Text passage
Hello and welcome to another installment of Hanny Asks You!
Well, methinks I should give you the backstory to this post first. Nine times out of ten, I get “lectured” by my mother on how “fat” I am. While that is a fact, I feel… different than what she tries to drill into my head. I look in a mirror and see a girl with a waist that many thin girls do not have (although I have a thick midsection that they don’t have either, HAHAHAHAHA), and so, I’m not really bothered to change anything. (I wear size XL comfortably in any commercial brand)
(This is how I look in your basic RM 20ish free-sized dress)
However, as always, there are times when I feel a little insecure about this (who doesn’t?), and it usually gets worse when I tell stories about my friends finally hooking up after long periods in “market” as it was, and she’d say that I have not able been attract a guy due to how I look/dress.
I don’t really know what to do or how to classify my situation, but what I can tell you is that I’m between the “I’m happy so I can care less” and “La-di-dah, I’m in denial” lines of the spectrum?

Actions to take
a: In the blog post, what clothing size does the writer say she wears comfortably in any commercial brand?
b: Pick up the blog post after its last sentence and keep writing it.

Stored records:
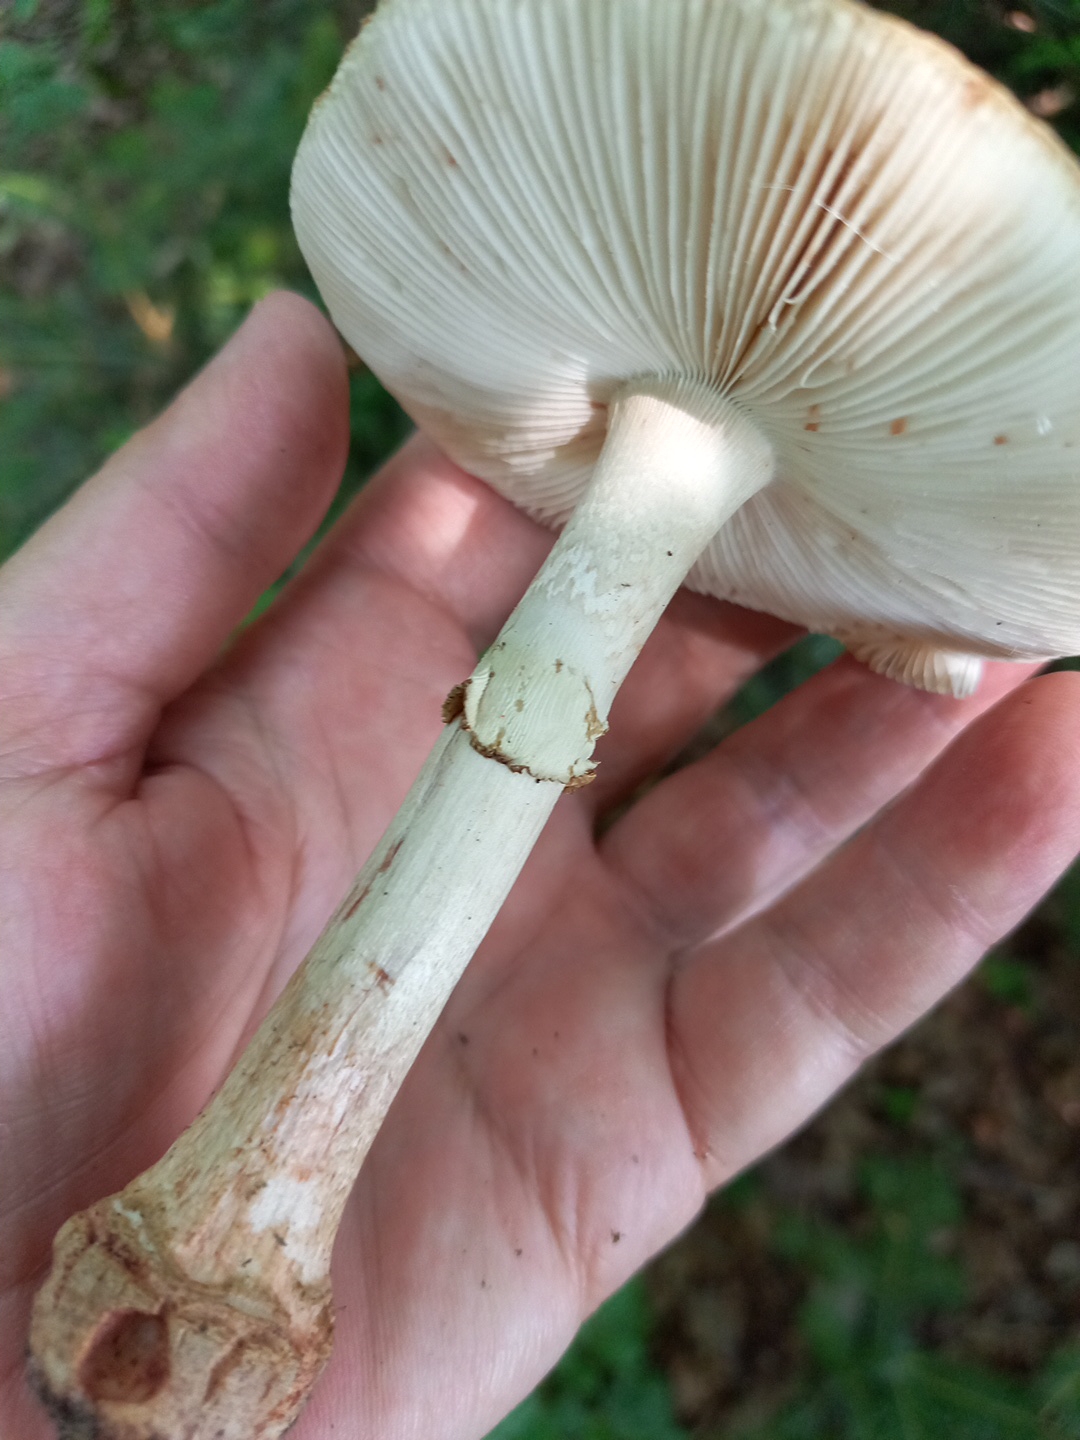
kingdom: Fungi
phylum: Basidiomycota
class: Agaricomycetes
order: Agaricales
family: Amanitaceae
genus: Amanita
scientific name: Amanita rubescens
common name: rødmende fluesvamp
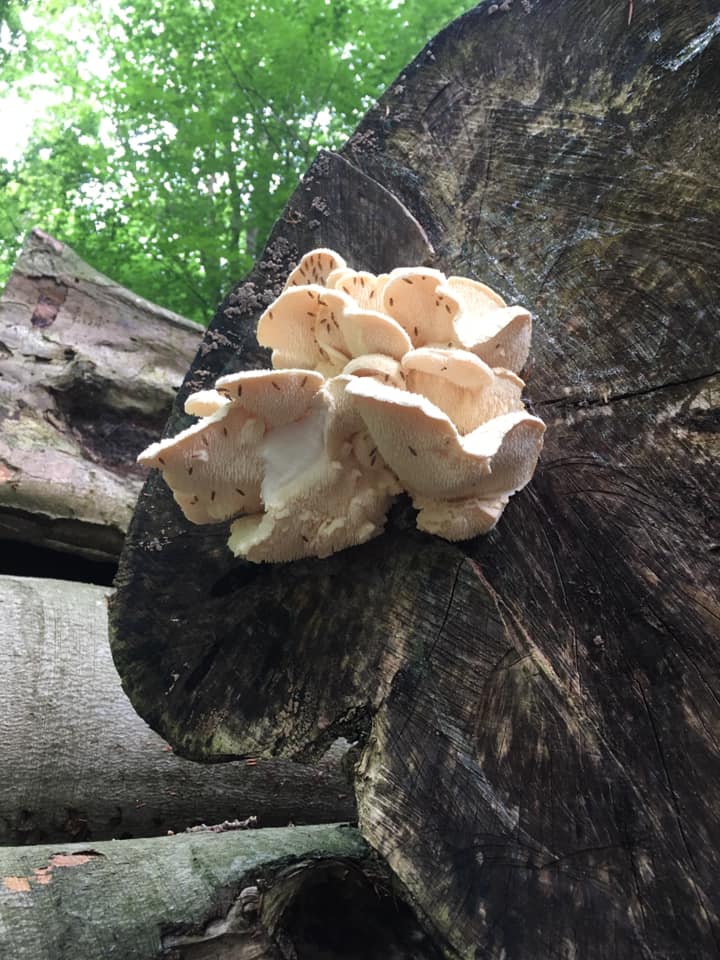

Responses for each task
a: Size XL.

b:
Also, I know that the best way to lose weight is through exercise, but in Uni, when I have assignments due each week, and tests in between these, I just… don’t have the luxury of time at all to hit the gym or the pool at all (what with my car being at the workshop, waiting for spare parts, I now rely on my mom to get me to Uni and back >.<). Trust me, when people say Time Management is the key, that’s only applicable to people who HAVE the time.
My assignment deadlines >.<” All of them require wide reading and research, amounting from 10% to 50% of the final marks. I only blog as a “reward” for reaching certain milestones for each assignment i.e.: the completion of research, reaching a certain word count. Heck, many FOTDs were taken FAR FAR in advance, or, during mornings of the days when I don’t have class at all.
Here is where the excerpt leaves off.